*文字區塊:*
- timeout 10 top
- for i in $(seq 4); do (timeout 10 yes > /dev/null &); done
- for i in $(seq `grep -c ^proc /proc/cpuinfo`); do (t=$((10 + RANDOM%10)) && echo "Run:$i timeout $t seconds" && timeout $t yes > /dev/null &); done
第2個指令是說,產生跟邏輯核心一樣多的工作,每個都跑10~20秒左右
最後再搭配《Linux上看CPU型號與資訊》,寫一個可以根據實體核心數目燒CPU的Bash script(可以取名為burnCPU.sh),而且還可以決定要燒幾秒鐘:
- ./burnCPU.sh #燒機10秒鐘
- ./burnCPU.sh 60 #燒機一分鐘
- ./burnCPU.sh 86400 #燒機一天
#!/bin/sh
## 1. Setup the timeout ,default is 10 seconds
if [[ $# -eq 0 ]]; then
TOUT=10
else
TOUT=$1
fi
## 2. Determine the number of physical cores
# If there is not hyperthreading ($ht == 0)
# the number of physical cores equal to the logical cores (pcores = lcores)

*書面任務 A:*
把上方CPU燒機文字中以「最後再搭配」開頭的那段改寫得更精簡,保留其主要事實。
CPU燒機文字與記錄是兩份各自獨立的材料。

*提供材料:*
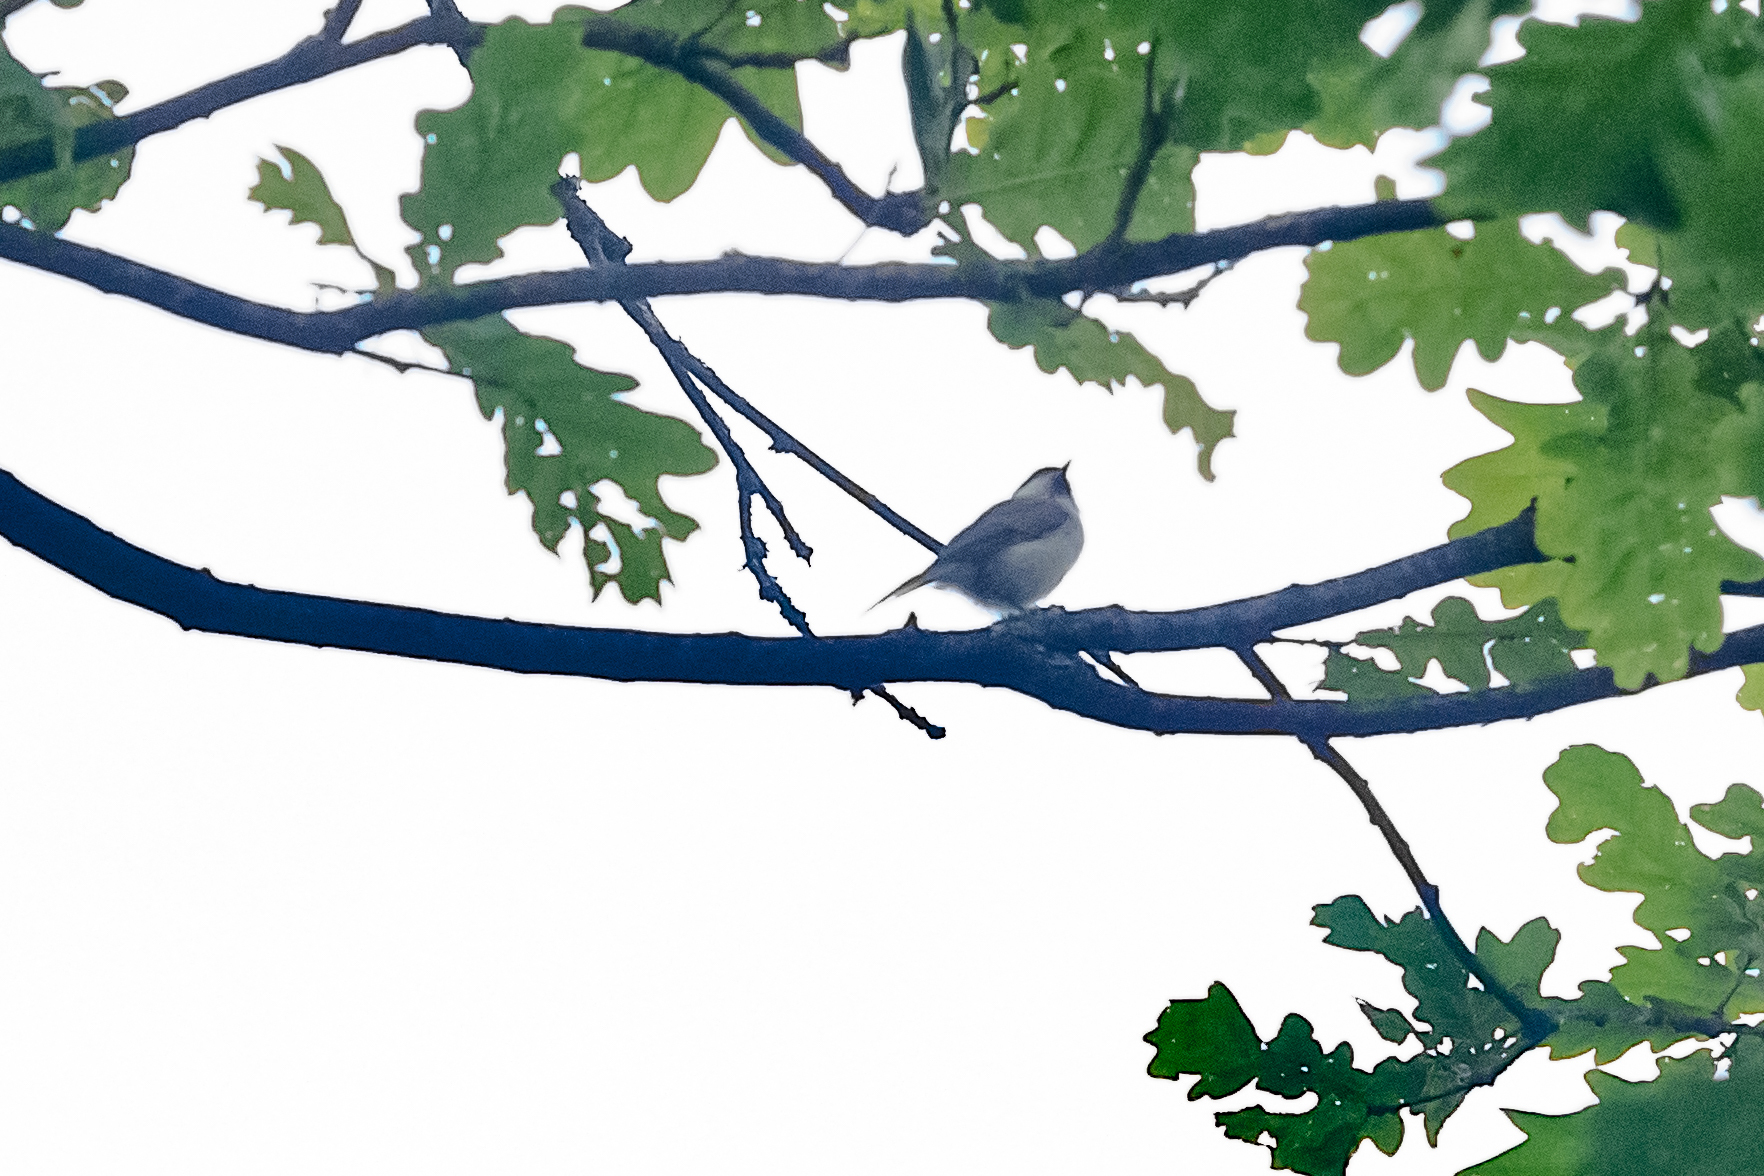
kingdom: Animalia
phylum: Chordata
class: Aves
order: Passeriformes
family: Paridae
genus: Poecile
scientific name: Poecile palustris
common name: Marsh tit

*書面任務 B:*
將記錄中從含有「class: Aves」的那一行起,一直到記錄最後一行為止的各行(含頭尾兩行)表示為編號清單,略去空行。

*完整輸出 A:*
結合《Linux上看CPU型號與資訊》,寫一個依實體核心數燒CPU、且可指定燒機秒數的Bash script,可取名為burnCPU.sh。

*完整輸出 B:*
1. class: Aves
2. order: Passeriformes
3. family: Paridae
4. genus: Poecile
5. scientific name: Poecile palustris
6. common name: Marsh tit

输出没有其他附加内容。